Though Tabaco is 45 minutes from Legazpi, Mayon’s shape viewed from the vicinity is uncannily similar to her postcard images. Traversing the towns of Malilipot and Sto. Domingo from Tabaco back to Legazpi showcases the same breathtaking splendor. This realization challenged me to launch a 360-degree adventure to capture Mayon from many standpoints in Albay with the goal of conveying to the world the different facets of life anchored on her majesty. The pursuit has begun.
Ligñon Hill Nature Park
The summit of Ligñon Hill provides one of the best, unobstructed views of Mayon. Farmlands stretch between the hill and Mayon while other features of civilization like power lines and farm houses minutely dot the landscape. Entry to Ligñon is via Legazpi City’s Binitayan Road. Reaching the summit would entail a 30-minute occasionally steep hike hence it is best to trek Ligñon early in the morning when the sun is not yet scorching. The hill also displays panoramas of Legazpi City like its coast and urban pockets while features such as nature trails and zip lines will draw adventure-inclined visitors.
Legazpi City seaport and urban sprawl
Take a stroll around the city and for sure Mayon gazes from a distance unless it is one of those days when she shies away from the maddening crowd. This sight should delight urbanites more accustomed to skyscrapers fracturing the skylines. One of the newest destinations in Legazpi is the Embarcadero, a lifestyle zone situated along Albay Gulf. From Embardero, a picturesque Mayon overlooks a boulevard and seaport. Embarcadero is a barely ten-minute jeepney ride from the city’s busy commercial center.

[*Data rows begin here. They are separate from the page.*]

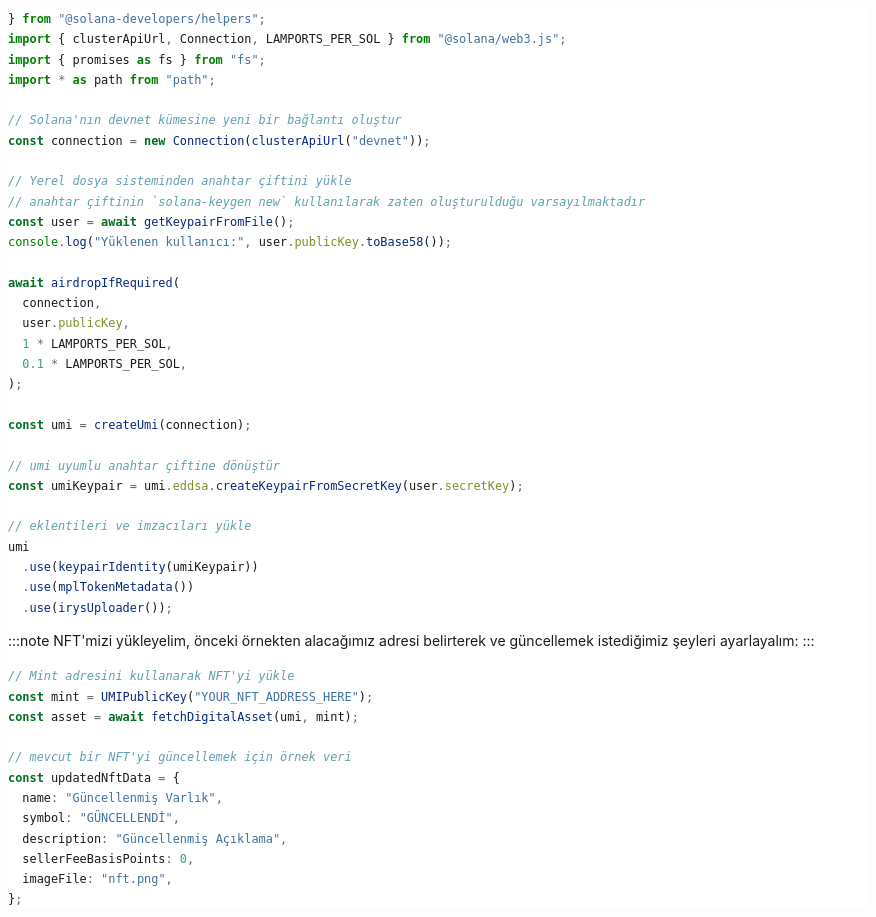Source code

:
 ```typescript
} from "@solana-developers/helpers";
import { clusterApiUrl, Connection, LAMPORTS_PER_SOL } from "@solana/web3.js";
import { promises as fs } from "fs";
import * as path from "path";

// Solana'nın devnet kümesine yeni bir bağlantı oluştur
const connection = new Connection(clusterApiUrl("devnet"));

// Yerel dosya sisteminden anahtar çiftini yükle
// anahtar çiftinin `solana-keygen new` kullanılarak zaten oluşturulduğu varsayılmaktadır
const user = await getKeypairFromFile();
console.log("Yüklenen kullanıcı:", user.publicKey.toBase58());

await airdropIfRequired(
  connection,
  user.publicKey,
  1 * LAMPORTS_PER_SOL,
  0.1 * LAMPORTS_PER_SOL,
);

const umi = createUmi(connection);

// umi uyumlu anahtar çiftine dönüştür
const umiKeypair = umi.eddsa.createKeypairFromSecretKey(user.secretKey);

// eklentileri ve imzacıları yükle
umi
  .use(keypairIdentity(umiKeypair))
  .use(mplTokenMetadata())
  .use(irysUploader());
```

:::note
NFT'mizi yükleyelim, önceki örnekten alacağımız adresi belirterek ve güncellemek istediğimiz şeyleri ayarlayalım:
:::

```typescript
// Mint adresini kullanarak NFT'yi yükle
const mint = UMIPublicKey("YOUR_NFT_ADDRESS_HERE");
const asset = await fetchDigitalAsset(umi, mint);

// mevcut bir NFT'yi güncellemek için örnek veri
const updatedNftData = {
  name: "Güncellenmiş Varlık",
  symbol: "GÜNCELLENDİ",
  description: "Güncellenmiş Açıklama",
  sellerFeeBasisPoints: 0,
  imageFile: "nft.png",
};
```
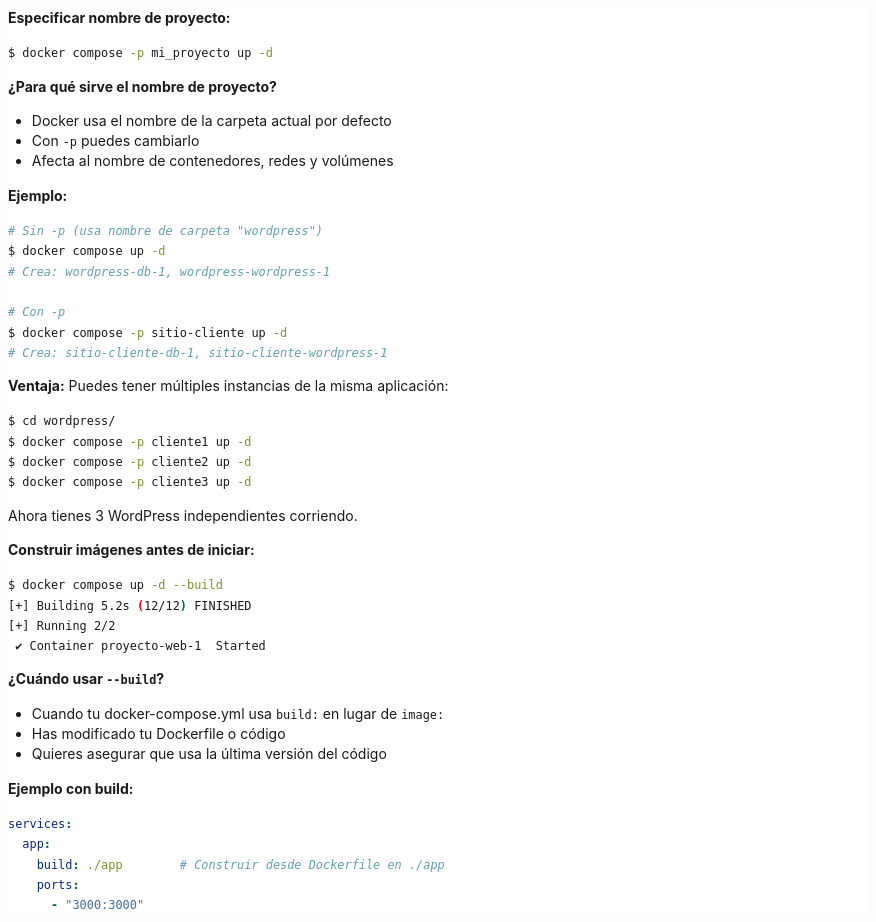 **Especificar nombre de proyecto:**

```bash
$ docker compose -p mi_proyecto up -d
```

**¿Para qué sirve el nombre de proyecto?**

- Docker usa el nombre de la carpeta actual por defecto
- Con `-p` puedes cambiarlo
- Afecta al nombre de contenedores, redes y volúmenes

**Ejemplo:**

```bash
# Sin -p (usa nombre de carpeta "wordpress")
$ docker compose up -d
# Crea: wordpress-db-1, wordpress-wordpress-1

# Con -p
$ docker compose -p sitio-cliente up -d
# Crea: sitio-cliente-db-1, sitio-cliente-wordpress-1
```

**Ventaja:** Puedes tener múltiples instancias de la misma aplicación:

```bash
$ cd wordpress/
$ docker compose -p cliente1 up -d
$ docker compose -p cliente2 up -d
$ docker compose -p cliente3 up -d
```

Ahora tienes 3 WordPress independientes corriendo.

**Construir imágenes antes de iniciar:**

```bash
$ docker compose up -d --build
[+] Building 5.2s (12/12) FINISHED
[+] Running 2/2
 ✔ Container proyecto-web-1  Started
```

**¿Cuándo usar `--build`?**

- Cuando tu docker-compose.yml usa `build:` en lugar de `image:`
- Has modificado tu Dockerfile o código
- Quieres asegurar que usa la última versión del código

**Ejemplo con build:**

```yaml
services:
  app:
    build: ./app        # Construir desde Dockerfile en ./app
    ports:
      - "3000:3000"
```
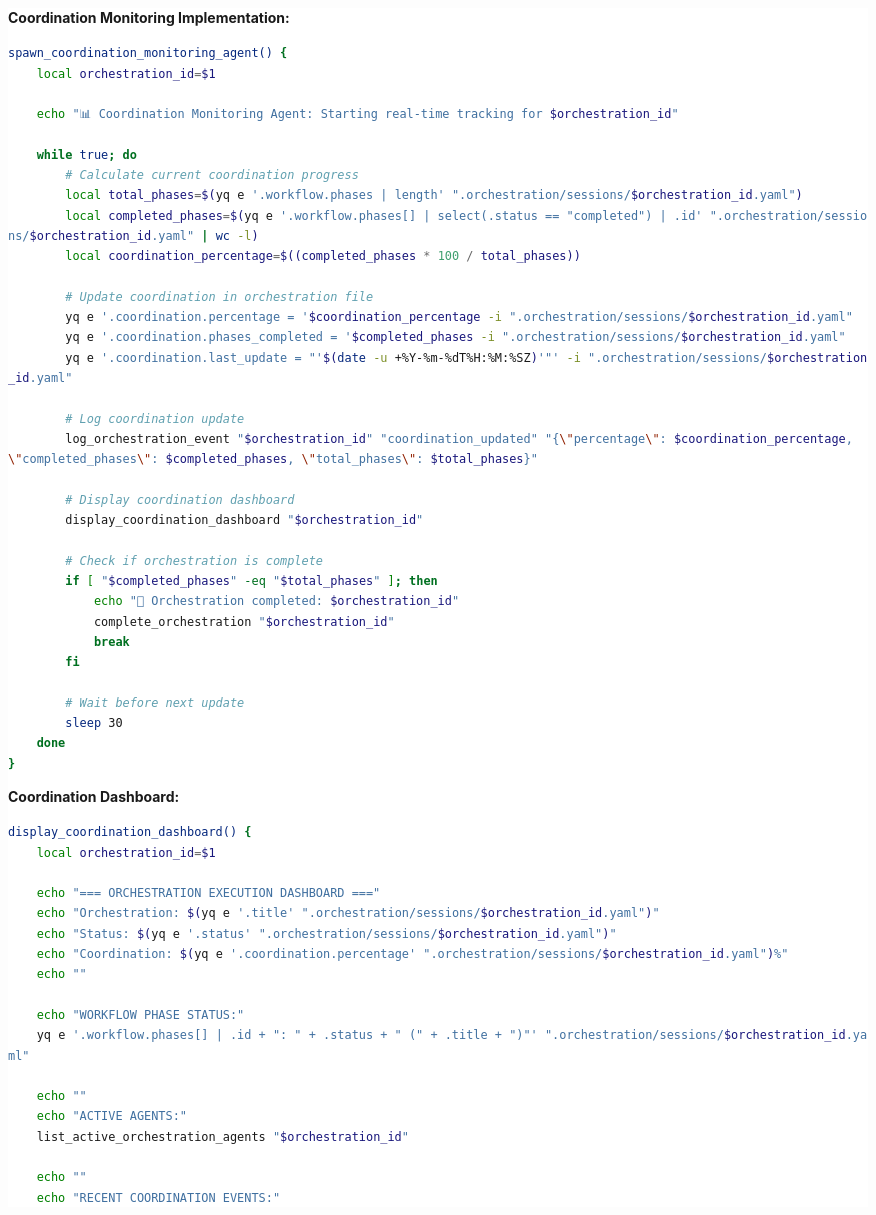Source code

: **Coordination Monitoring Implementation:**
```bash
spawn_coordination_monitoring_agent() {
    local orchestration_id=$1
    
    echo "📊 Coordination Monitoring Agent: Starting real-time tracking for $orchestration_id"
    
    while true; do
        # Calculate current coordination progress
        local total_phases=$(yq e '.workflow.phases | length' ".orchestration/sessions/$orchestration_id.yaml")
        local completed_phases=$(yq e '.workflow.phases[] | select(.status == "completed") | .id' ".orchestration/sessions/$orchestration_id.yaml" | wc -l)
        local coordination_percentage=$((completed_phases * 100 / total_phases))
        
        # Update coordination in orchestration file
        yq e '.coordination.percentage = '$coordination_percentage -i ".orchestration/sessions/$orchestration_id.yaml"
        yq e '.coordination.phases_completed = '$completed_phases -i ".orchestration/sessions/$orchestration_id.yaml"
        yq e '.coordination.last_update = "'$(date -u +%Y-%m-%dT%H:%M:%SZ)'"' -i ".orchestration/sessions/$orchestration_id.yaml"
        
        # Log coordination update
        log_orchestration_event "$orchestration_id" "coordination_updated" "{\"percentage\": $coordination_percentage, \"completed_phases\": $completed_phases, \"total_phases\": $total_phases}"
        
        # Display coordination dashboard
        display_coordination_dashboard "$orchestration_id"
        
        # Check if orchestration is complete
        if [ "$completed_phases" -eq "$total_phases" ]; then
            echo "🎉 Orchestration completed: $orchestration_id"
            complete_orchestration "$orchestration_id"
            break
        fi
        
        # Wait before next update
        sleep 30
    done
}
```

**Coordination Dashboard:**
```bash
display_coordination_dashboard() {
    local orchestration_id=$1
    
    echo "=== ORCHESTRATION EXECUTION DASHBOARD ==="
    echo "Orchestration: $(yq e '.title' ".orchestration/sessions/$orchestration_id.yaml")"
    echo "Status: $(yq e '.status' ".orchestration/sessions/$orchestration_id.yaml")"
    echo "Coordination: $(yq e '.coordination.percentage' ".orchestration/sessions/$orchestration_id.yaml")%"
    echo ""
    
    echo "WORKFLOW PHASE STATUS:"
    yq e '.workflow.phases[] | .id + ": " + .status + " (" + .title + ")"' ".orchestration/sessions/$orchestration_id.yaml"
    
    echo ""
    echo "ACTIVE AGENTS:"
    list_active_orchestration_agents "$orchestration_id"
    
    echo ""
    echo "RECENT COORDINATION EVENTS:"
```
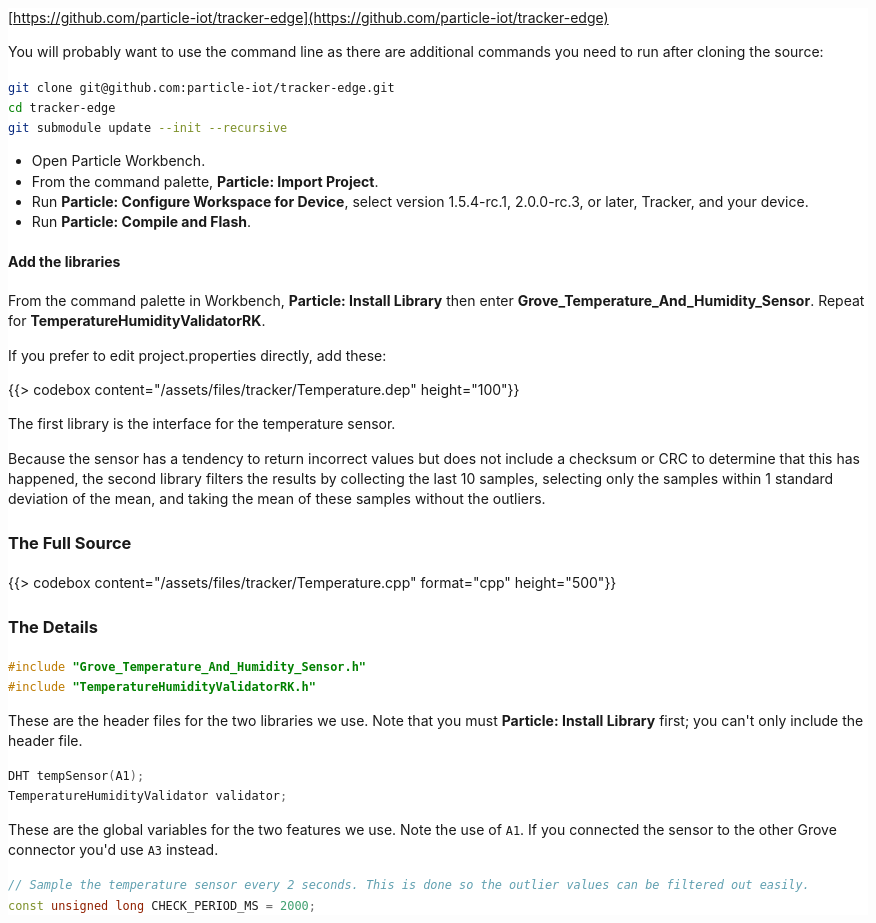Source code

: [https://github.com/particle-iot/tracker-edge](https://github.com/particle-iot/tracker-edge)

You will probably want to use the command line as there are additional commands you need to run after cloning the source:

```bash
git clone git@github.com:particle-iot/tracker-edge.git 
cd tracker-edge
git submodule update --init --recursive
```

- Open Particle Workbench.
- From the command palette, **Particle: Import Project**.
- Run **Particle: Configure Workspace for Device**, select version 1.5.4-rc.1, 2.0.0-rc.3, or later, Tracker, and your device.
- Run **Particle: Compile and Flash**.

#### Add the libraries

From the command palette in Workbench, **Particle: Install Library** then enter **Grove_Temperature_And_Humidity_Sensor**. Repeat for **TemperatureHumidityValidatorRK**. 

If you prefer to edit project.properties directly, add these:

{{> codebox content="/assets/files/tracker/Temperature.dep" height="100"}}

The first library is the interface for the temperature sensor. 

Because the sensor has a tendency to return incorrect values but does not include a checksum or CRC to determine that this has happened, the second library filters the results by collecting the last 10 samples, selecting only the samples within 1 standard deviation of the mean, and taking the mean of these samples without the outliers.

### The Full Source

{{> codebox content="/assets/files/tracker/Temperature.cpp" format="cpp" height="500"}}

### The Details

```cpp
#include "Grove_Temperature_And_Humidity_Sensor.h"
#include "TemperatureHumidityValidatorRK.h"
```

These are the header files for the two libraries we use. Note that you must **Particle: Install Library** first; you can't only include the header file.

```cpp
DHT tempSensor(A1);
TemperatureHumidityValidator validator;
```

These are the global variables for the two features we use. Note the use of `A1`. If you connected the sensor to the other Grove connector you'd use `A3` instead.

```cpp
// Sample the temperature sensor every 2 seconds. This is done so the outlier values can be filtered out easily.
const unsigned long CHECK_PERIOD_MS = 2000;
```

Formerly Cagsawa, Daraga’s history is very much intertwined with the brunt of Mayon. When Mayon’s 1814 eruption destroyed the Cagsawa church, the focal point of the town’s religious life shifted to Daraga’s two century-old Baroque parish church dedicated to Nuestra Senora de la Porteria or Our Lady of the Gate. Today, Daraga Church is recognized by the government as a National Cultural Treasure and restoration is ongoing. The calm and antiquity evoked by this church built on a hilltop are perhaps the causes why this is my most favorite spot for a vista of Mayon. In the course of my weekend in Legazpi, I visited Daraga Church thrice – on a drizzling Saturday afternoon, at dusk when the clouds had lifted, and the following morning for the Sunday service. From Legazpi city proper, Daraga Church is reached by jeepney in approximately 15 minutes.
Cagsawa Ruins Park
The iconic ruins of Cagsawa also in Daraga town need no introduction. Just two cautions for travelers in pursuit of a perfect image of Mayon. First, avoid visiting on Sunday as the park tends to get crowded. And second, it may be best to catch Mayon from the ruins during sunrise. Mayon is always best witnessed early in the morning otherwise you may have to linger and patiently wait for the hovering clouds to dissipate. From Legazpi proper, take a Loop 1 jeepney and get off at Binitayan. From this barangay, any jeepney heading to the towns of Camalig, Guinobatan or Polangui passes by Cagsawa. From the municipal road, the park is reached after taking a 500-meter flatland walk. These rides collectively take less than 30 minutes. Souvenir shops thrive at the park thus you may want to do your pasalubong shopping here.
View from the sky
Say your goodbye to Mayon by choosing a window seat in your aircraft bound for Manila. On board Cebu Pacific, these are F seats of the aircraft. If it is a clear day and you are lucky, you will be entreated to a full-scale view of Mayon within the first ten minutes after takeoff. Be sure that you have your camera or phone ready for that perfect shot!
Looking forward to my next Mayon 360 adventure!